• [Given records]:
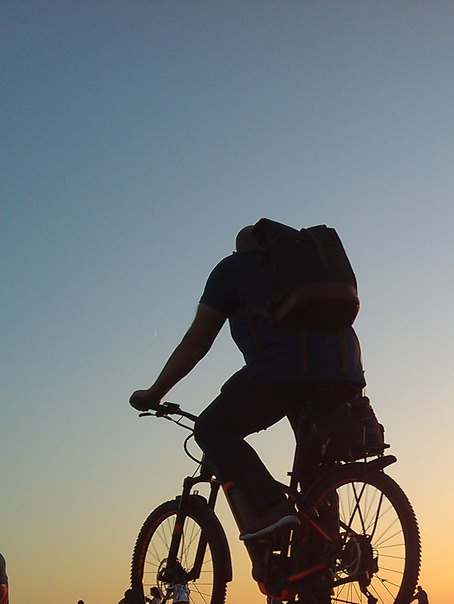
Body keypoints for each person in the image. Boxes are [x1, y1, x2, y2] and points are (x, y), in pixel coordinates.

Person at [129, 222, 365, 542]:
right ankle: (321, 570)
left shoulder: (234, 267)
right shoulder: (308, 267)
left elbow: (195, 342)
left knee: (212, 429)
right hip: (344, 373)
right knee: (316, 478)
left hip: (281, 372)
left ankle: (270, 507)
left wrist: (154, 392)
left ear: (241, 249)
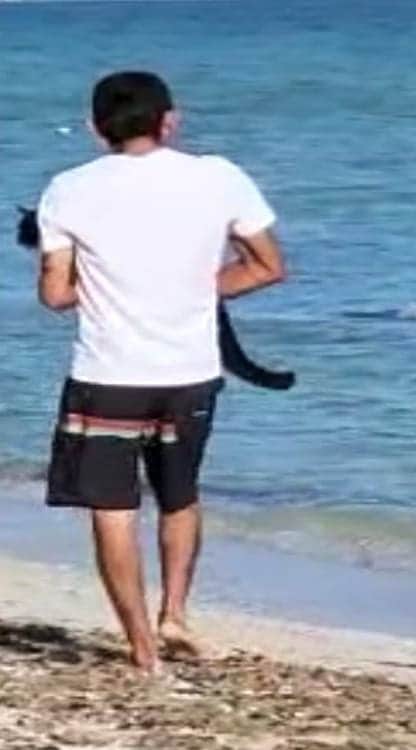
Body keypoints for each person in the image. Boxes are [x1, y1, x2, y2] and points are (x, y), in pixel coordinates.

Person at [35, 71, 288, 674]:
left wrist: (106, 287)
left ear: (96, 129)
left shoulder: (68, 189)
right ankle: (175, 614)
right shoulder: (219, 177)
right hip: (189, 371)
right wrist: (198, 289)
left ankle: (142, 647)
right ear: (170, 121)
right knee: (180, 497)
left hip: (107, 374)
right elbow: (267, 266)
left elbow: (55, 294)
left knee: (112, 509)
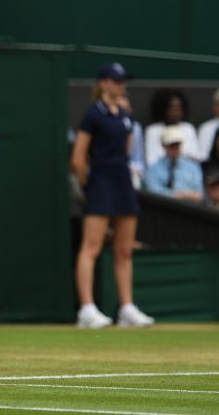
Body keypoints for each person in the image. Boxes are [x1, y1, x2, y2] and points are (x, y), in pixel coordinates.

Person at [70, 62, 154, 329]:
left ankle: (127, 308)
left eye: (122, 81)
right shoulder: (93, 115)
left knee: (124, 250)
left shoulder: (126, 114)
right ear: (103, 83)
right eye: (116, 81)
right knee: (91, 247)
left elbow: (127, 152)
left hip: (123, 183)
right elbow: (78, 159)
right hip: (101, 183)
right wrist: (90, 185)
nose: (121, 85)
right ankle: (86, 309)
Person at [143, 126, 203, 201]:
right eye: (171, 145)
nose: (175, 148)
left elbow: (200, 195)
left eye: (177, 144)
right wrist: (181, 195)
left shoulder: (193, 168)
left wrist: (175, 195)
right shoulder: (153, 170)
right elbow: (155, 194)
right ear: (164, 145)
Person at [144, 88, 200, 167]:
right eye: (172, 107)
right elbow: (151, 160)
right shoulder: (153, 130)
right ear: (163, 108)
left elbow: (195, 158)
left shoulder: (188, 129)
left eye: (179, 108)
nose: (176, 111)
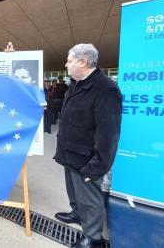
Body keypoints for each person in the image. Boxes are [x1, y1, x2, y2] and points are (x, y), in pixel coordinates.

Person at [54, 44, 122, 248]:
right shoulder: (76, 84)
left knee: (90, 199)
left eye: (69, 60)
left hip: (86, 159)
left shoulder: (106, 89)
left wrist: (97, 167)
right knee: (74, 192)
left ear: (82, 61)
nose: (66, 64)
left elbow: (109, 133)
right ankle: (77, 213)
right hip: (69, 152)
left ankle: (93, 238)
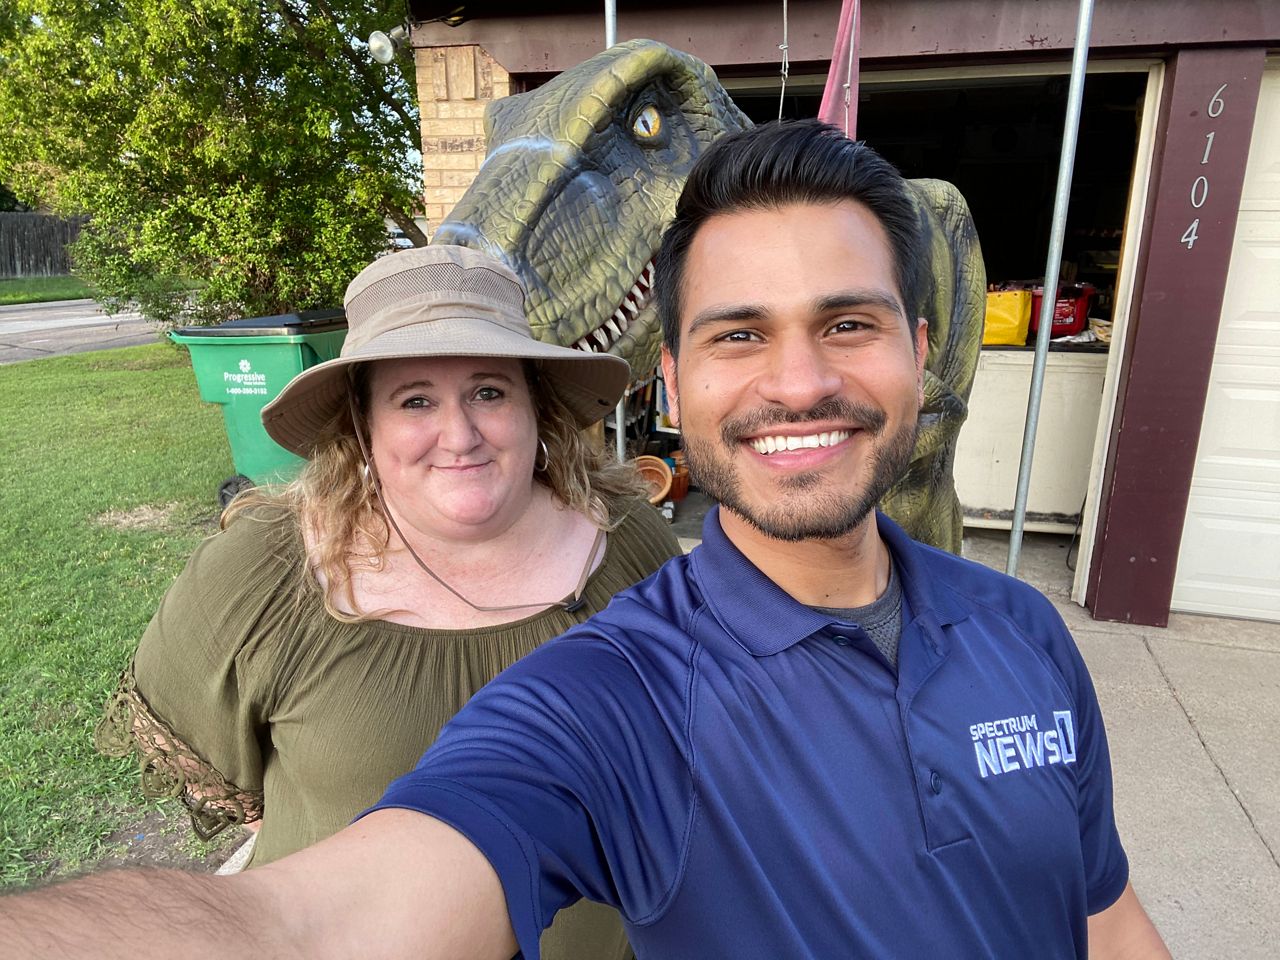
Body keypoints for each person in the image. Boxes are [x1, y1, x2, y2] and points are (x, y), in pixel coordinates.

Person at [1, 122, 1169, 960]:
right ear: (676, 379)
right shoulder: (612, 691)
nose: (799, 380)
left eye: (847, 324)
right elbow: (305, 923)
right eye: (738, 335)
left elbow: (1102, 914)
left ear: (919, 348)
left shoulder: (1020, 630)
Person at [90, 244, 681, 959]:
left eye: (489, 391)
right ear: (362, 424)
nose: (459, 435)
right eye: (416, 400)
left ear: (535, 406)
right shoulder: (262, 572)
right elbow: (227, 790)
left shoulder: (627, 536)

• [Exercise goal]: Scanning the data above, copy out every line where "knee" is found.

• [Answer to the problem]:
left knee: (212, 429)
right knee: (316, 478)
right knee: (180, 497)
left knee: (112, 509)
left knee: (124, 250)
right knee: (91, 247)
left knee: (90, 199)
right knee: (74, 192)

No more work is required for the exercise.